Selected excerpt:
/---
The Ministry of Finance (MoF) is considering revising several tax regulations to create a more transparent and convenient tax system for businesses.

Extended tax finalization deadline

As proposed by the MoF in its draft amendments to the Law on Tax Administration, the corporate income tax (CIT) finalization deadline applicable to large-sized enterprises would be extended.

Under the current law, enterprises have to complete all paperwork for CIT finalization for each year within the first 90 days of the following year or by March 31 at the latest. This deadline applies for all companies, regardless of their size.

The draft revision, instead, extend this deadline by 60 days state business groups and corporations and large-sized enterprises as well as those operating in many cities and provinces.

It also gives enterprises extra grounds for cancellation of outstanding tax and fine debts.

The current law states that a bankrupt company that has made all payments as required by the Law on Bankruptcy and has no assets to pay taxes or fines will be absolved from tax and fine debts. This is also applied to persons who died, have gone missing, have lost their civil act capacity or have no assets for tax or fine payment.

Reality shows that in these cases, it is very difficult to exactly calculate payable tax or fine amounts, especially those arise as the result of objective reasons. Therefore, some tax or fine debts have arisen and consideration must be given to their elimination, but there are not yet any regulations which serve as a legal ground for tax officials to do so.

To redress this matter, the draft law stipulates that enterprises that go bankrupt, suffer losses or stop production or business operations and, therefore, become truly insolvent could be exempted from taxes and fines.

The MoF is also considering amendments to Decrees Nos. 124 and 123 of 2008 guiding corporate income tax and value-added tax.

Clearer CIT guidance on capital, securities and real estate transfer

While Decree 124/2008/ND-CP stipulates that the purchase price of a transferred capital amount may be deducted when determining taxed incomes from capital transfer, it has no provision on the equity capital gain generated when a joint-stock company conducts its initial public offering or issues additional shares for fund raising purposes.

In fact, payment for capital transfer could be made not only in cash, but also in other income-generating assets such as shares or fund certificates. The question here is whether such income would be taxed.
\---
Saved data entries
/---
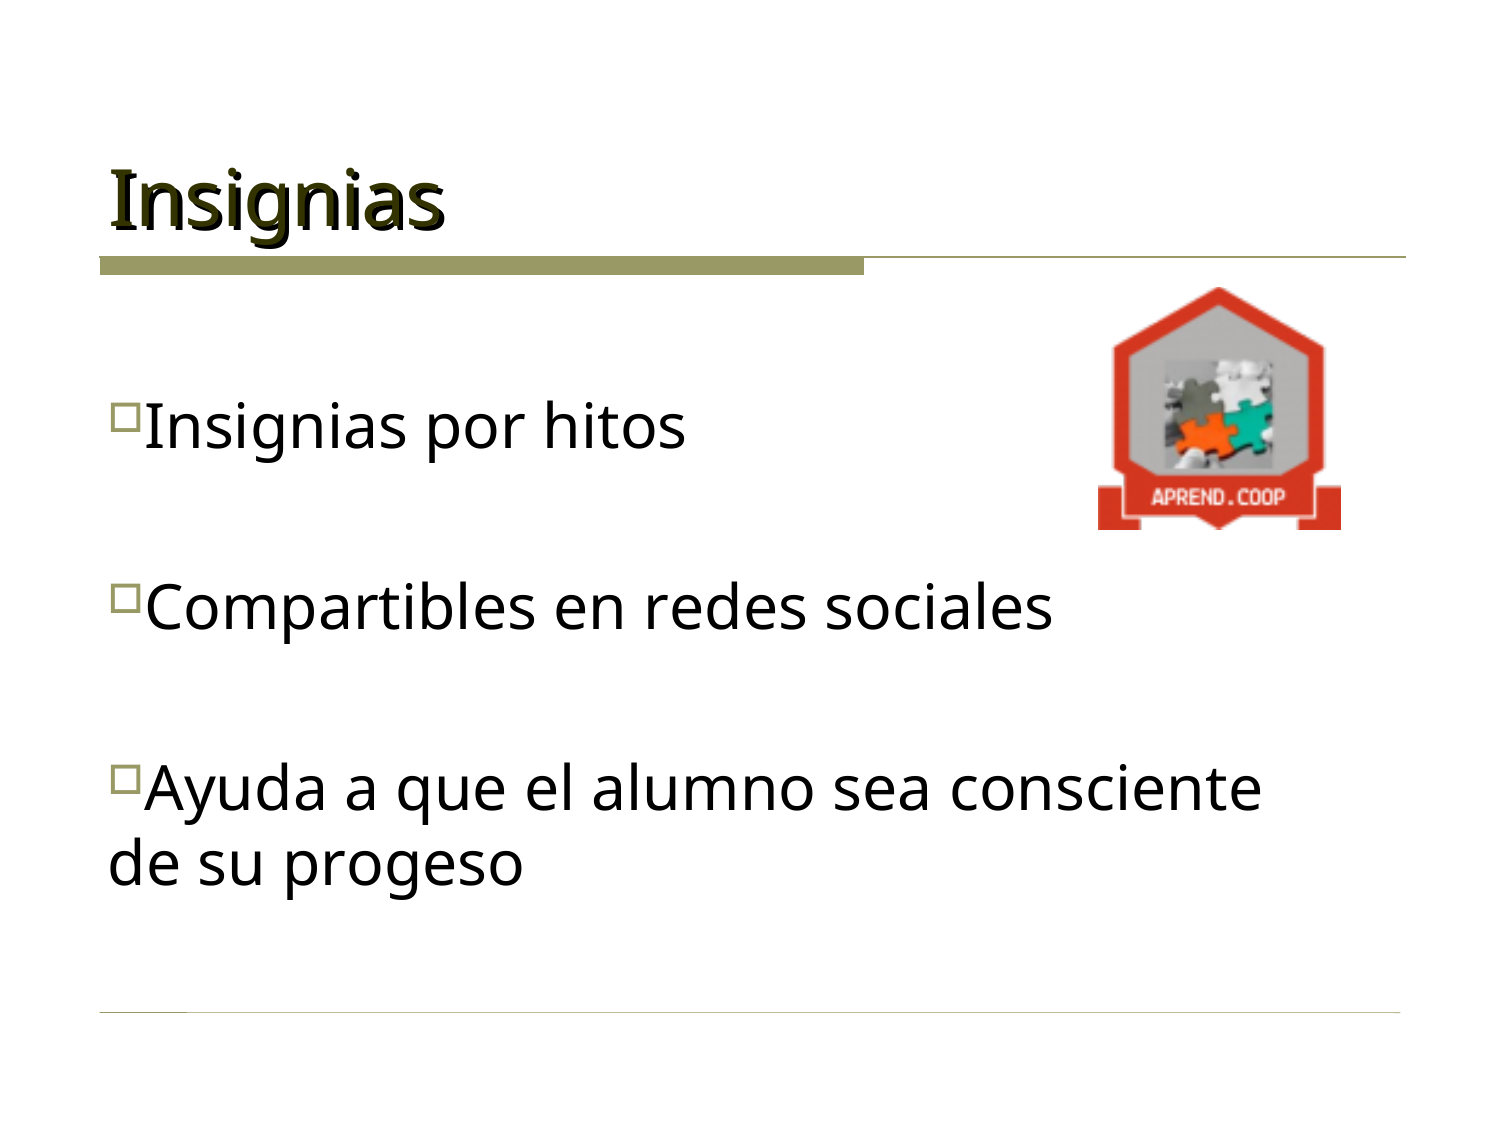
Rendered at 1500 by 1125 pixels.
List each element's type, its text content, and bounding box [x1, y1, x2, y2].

title Insignias [94, 50, 1407, 250]
picture [1098, 287, 1341, 530]
list Insignias por hitos Compartibles en redes sociales Ayuda a que el alumno sea consciente de su progeso [92, 287, 1353, 1013]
\---
Tasks and exercises:
• 1. Print part of the article on proposed tax revisions word for word. Begin at the words "Reality shows that" and stop after "and value-added tax.".
• 2. Answer these questions using the article on proposed tax revisions:
(a) Under the current law, what is the latest date by which enterprises must complete CIT finalization paperwork for a year?
(b) Which decrees is the MoF considering amending, and what do they guide?
(c) Besides cash, in what other forms could payment for capital transfer be made?
• 3. Write the next part of the article on proposed tax revisions, continuing on from its final sentence.

Task answers:
• 1.
Reality shows that in these cases, it is very difficult to exactly calculate payable tax or fine amounts, especially those arise as the result of objective reasons. Therefore, some tax or fine debts have arisen and consideration must be given to their elimination, but there are not yet any regulations which serve as a legal ground for tax officials to do so.

To redress this matter, the draft law stipulates that enterprises that go bankrupt, suffer losses or stop production or business operations and, therefore, become truly insolvent could be exempted from taxes and fines.

The MoF is also considering amendments to Decrees Nos. 124 and 123 of 2008 guiding corporate income tax and value-added tax.

• 2.
(a) March 31.
(b) Decrees Nos. 124 and 123 of 2008, which guide corporate income tax and value-added tax.
(c) Other income-generating assets such as shares or fund certificates.

• 3.
Furthermore, if a joint-stock company undergoes splitting, separation, consolidation or merger leading to stock swaps, whether or not shareholders of this company must pay tax on the income earned due to stock swaps.

The MoF gives clear answers to these questions in a draft decree.

Accordingly, the equity capital gain brought about by initial public offerings or additional share issuance, which is the difference between the issue price and par value price of shares, would be accounted into the surplus equity account and, therefore, not be taxed.

In case of receiving payment for capital transfer in income-generating assets, the generated income amounts would be taxable. Similarly, incomes generated from stock swaps upon enterprise splitting, separation, consolidation or merger would be liable to CIT.

Article 13 of Decree 124 stipulates “incomes from real estate transfer include income from transfer of land use rights or lease rights and income from sublease of land of real estate enterprises under the land law, regardless of attached infrastructure or architectural works.”

Financial experts argued that to assure consistency among the legal system, “real estate” must be understood in pursuance to the civil law to cover also assets attached to land such as houses and construction works which should be taken into account when determining incomes from real estate transfer.

In light of this, the draft decree stipulates: “incomes from real estate transfer include also amounts earned from transfer of houses and construction works attached to land, covering also appurtenance of these houses or construction works, regardless of whether such transfer is resulted in transfer of land use rights or lease rights; and incomes from transfer of other assets attached to land.”

More VAT-free goods and services

In addition to non-taxable objects provided in Decree 123/2008/ND-CP of December 8, 2008, businesses would not be required to declare and pay VAT for some other goods and services under another decree drafted by the MoF.

Specifically, VAT would not be imposed on goods and services that are provided overseas by Vietnam-based taxpayers. In case a service is provided both inside and outside Vietnam under a service provision contract signed between two taxpayers that are based or have permanent establishments in Vietnam, VAT would be levied only on the volume of contractual jobs performed in Vietnam.

VAT declaration and payment would be also exempted for such services as repair of means of transport, machinery and equipment; advertising and marketing; investment and trade promotion; goods sale brokerage; training; and postal and telecommunications charge sharing, which are provided overseas to Vietnam-based producers or traders by foreign organizations without permanent establishments in Vietnam or foreigners who are not Vietnamese residents.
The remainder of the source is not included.